The elections are over, now its time to put out the cigarettes and examine a few of the things you agreed to in your moment of ecstasy. I am sure the novelty is going to wear off your new toy in a hurry. President-elect Obama stated the he would cut tax rates (corporate) on corporations keeping jobs in the United States. Impossible, corporations do not pay taxes, they include them in the price of their products and pass them on to the consumer. Cut taxes on 95 percent of Americans, impossible, only 50 percent of wage earners pay taxes. Cut capital gains taxes on small business, impossible, small businesses — 80 percent of American jobs – do not pay capital gains taxes, it pays the higher rated income taxes; raise taxes (income) on earnings of 250,000 or more, probable – this includes individuals and small business.
So what happens when these income taxes are imposed? For small business, it is not feasible to pass this on to the consumer, so the business is forced to cut expense to remain competitive or even in operation. The largest expense for business is you, the employee.
For the individual, it means less money for investment and job creation. The individuals with $250,000+ income are the ones that create 80 percent of the jobs. So as jobs and investment evaporate, the tax base gets smaller and the number of government dependents goes up, resulting in eventual prolonged recession. But Barack Obama will pay your bills, right, but how? Especially with so many new dependent siblings.

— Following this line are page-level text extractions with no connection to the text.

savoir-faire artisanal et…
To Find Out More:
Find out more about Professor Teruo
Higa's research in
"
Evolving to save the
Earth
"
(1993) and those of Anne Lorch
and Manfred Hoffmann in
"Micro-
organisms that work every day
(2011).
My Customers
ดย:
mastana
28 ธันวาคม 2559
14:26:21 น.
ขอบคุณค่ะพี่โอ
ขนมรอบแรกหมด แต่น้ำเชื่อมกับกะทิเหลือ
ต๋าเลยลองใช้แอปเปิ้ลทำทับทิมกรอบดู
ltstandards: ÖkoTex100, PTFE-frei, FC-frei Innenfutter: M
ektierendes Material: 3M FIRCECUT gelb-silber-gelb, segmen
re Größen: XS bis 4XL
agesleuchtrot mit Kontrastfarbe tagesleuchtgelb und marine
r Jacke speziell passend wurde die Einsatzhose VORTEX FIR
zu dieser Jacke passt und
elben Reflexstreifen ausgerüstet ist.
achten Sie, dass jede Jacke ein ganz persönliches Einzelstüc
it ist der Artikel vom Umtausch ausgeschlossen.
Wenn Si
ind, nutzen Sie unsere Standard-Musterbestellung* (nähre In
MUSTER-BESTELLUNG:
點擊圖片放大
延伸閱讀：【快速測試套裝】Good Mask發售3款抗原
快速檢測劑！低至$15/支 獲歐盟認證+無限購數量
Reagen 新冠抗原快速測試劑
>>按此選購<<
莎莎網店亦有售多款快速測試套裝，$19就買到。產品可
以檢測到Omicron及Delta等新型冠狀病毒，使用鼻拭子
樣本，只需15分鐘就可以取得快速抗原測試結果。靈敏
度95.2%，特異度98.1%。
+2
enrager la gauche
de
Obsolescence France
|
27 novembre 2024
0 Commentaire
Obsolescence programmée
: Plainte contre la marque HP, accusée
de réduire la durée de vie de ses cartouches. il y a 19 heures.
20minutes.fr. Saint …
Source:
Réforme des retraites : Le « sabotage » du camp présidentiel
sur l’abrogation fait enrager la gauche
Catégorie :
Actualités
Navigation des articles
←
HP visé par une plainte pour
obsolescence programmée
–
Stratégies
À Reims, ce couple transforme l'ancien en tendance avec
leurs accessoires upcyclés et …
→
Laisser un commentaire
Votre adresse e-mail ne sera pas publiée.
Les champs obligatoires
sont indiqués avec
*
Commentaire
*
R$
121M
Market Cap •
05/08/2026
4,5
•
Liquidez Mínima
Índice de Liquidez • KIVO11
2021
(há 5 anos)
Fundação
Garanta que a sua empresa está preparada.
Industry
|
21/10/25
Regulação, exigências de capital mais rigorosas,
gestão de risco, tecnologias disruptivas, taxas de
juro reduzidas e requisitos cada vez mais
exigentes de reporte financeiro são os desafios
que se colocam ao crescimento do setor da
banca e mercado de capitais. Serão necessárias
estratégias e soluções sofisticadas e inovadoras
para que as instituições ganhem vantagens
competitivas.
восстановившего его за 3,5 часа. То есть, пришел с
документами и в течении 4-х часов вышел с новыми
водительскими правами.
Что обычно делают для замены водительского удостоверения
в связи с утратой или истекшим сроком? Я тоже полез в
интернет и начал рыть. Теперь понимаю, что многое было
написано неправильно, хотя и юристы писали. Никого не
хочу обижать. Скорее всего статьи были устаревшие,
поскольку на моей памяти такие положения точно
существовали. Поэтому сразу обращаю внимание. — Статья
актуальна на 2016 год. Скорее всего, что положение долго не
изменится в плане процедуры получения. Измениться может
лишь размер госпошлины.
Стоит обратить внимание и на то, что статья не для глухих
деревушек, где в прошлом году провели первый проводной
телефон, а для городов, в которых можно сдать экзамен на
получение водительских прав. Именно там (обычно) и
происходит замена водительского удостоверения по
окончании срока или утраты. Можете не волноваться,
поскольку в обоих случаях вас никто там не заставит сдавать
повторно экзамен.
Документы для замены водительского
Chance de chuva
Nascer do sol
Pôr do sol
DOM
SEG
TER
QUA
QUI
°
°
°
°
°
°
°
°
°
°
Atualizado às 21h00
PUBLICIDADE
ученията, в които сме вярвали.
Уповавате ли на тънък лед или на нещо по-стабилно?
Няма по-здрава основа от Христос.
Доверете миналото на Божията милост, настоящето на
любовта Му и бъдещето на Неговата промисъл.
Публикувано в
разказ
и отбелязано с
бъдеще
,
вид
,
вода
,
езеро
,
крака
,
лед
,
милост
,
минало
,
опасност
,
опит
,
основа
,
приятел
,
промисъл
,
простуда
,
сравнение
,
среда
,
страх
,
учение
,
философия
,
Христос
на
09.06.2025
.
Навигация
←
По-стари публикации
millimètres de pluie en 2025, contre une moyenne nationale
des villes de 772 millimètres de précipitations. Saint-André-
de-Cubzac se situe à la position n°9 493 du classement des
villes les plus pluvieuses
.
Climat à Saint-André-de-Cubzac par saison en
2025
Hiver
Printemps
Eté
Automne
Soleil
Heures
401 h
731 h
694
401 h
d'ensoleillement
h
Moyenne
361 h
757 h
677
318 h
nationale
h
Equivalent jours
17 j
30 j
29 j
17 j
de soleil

Not to worry, there are still retirement accounts to tax and the capital gains tax to be raised along with the death tax and many more.
So what will be the response to all of this? As explained lay-offs and investment in business will slow down. But not only this, since election day I have already heard reports of at least two places that will fire every “employee” and re-hire them through temp services, turning them into “workers.” This puts the increased income tax burden on the temp services, but also cuts the former “employees’” pay.
I have also heard rumors of moving retirement accounts into other areas out of government reach. I personally refuse to invest in anything in this country as long as a Marxist government is in power. Why should anyone? It is pointless to invest only to have it taken from you and re-distributed, if you are even lucky enough to profit in a Marxist environment. I and others like me will just watch the train wreck from a safe distance, and when the smoke clears we will be there, cash in hand, to buy the shattered liberal hope and broken dreams for pennies on the dollar. We will then sell them for a huge profit once the Marxist government is voted out. Curses – exploited again!
There are two things that are certain in a Marxist-redistribution government they are (A) for everyone that gets something for nothing, someone gets nothing for something – and (B) when the government provides every need there is no drive to achieve, when government takes the fruit of your achievement to re-distribute there is no drive to achieve. I feel that the Obama voters are going to learn a hard, disappointing lesson in the next four years, that is, government cannot elevate you to prominence. But you got what you wanted and it felt good at the time.
As an afterthought I know liberals like to wear their hearts on their sleeves, for those of us who like to wear our disgust on our bumpers, let me to coin one for you – Liberalism is a politically transmitted disease. If you can print it, and you dare, put it on your bumper.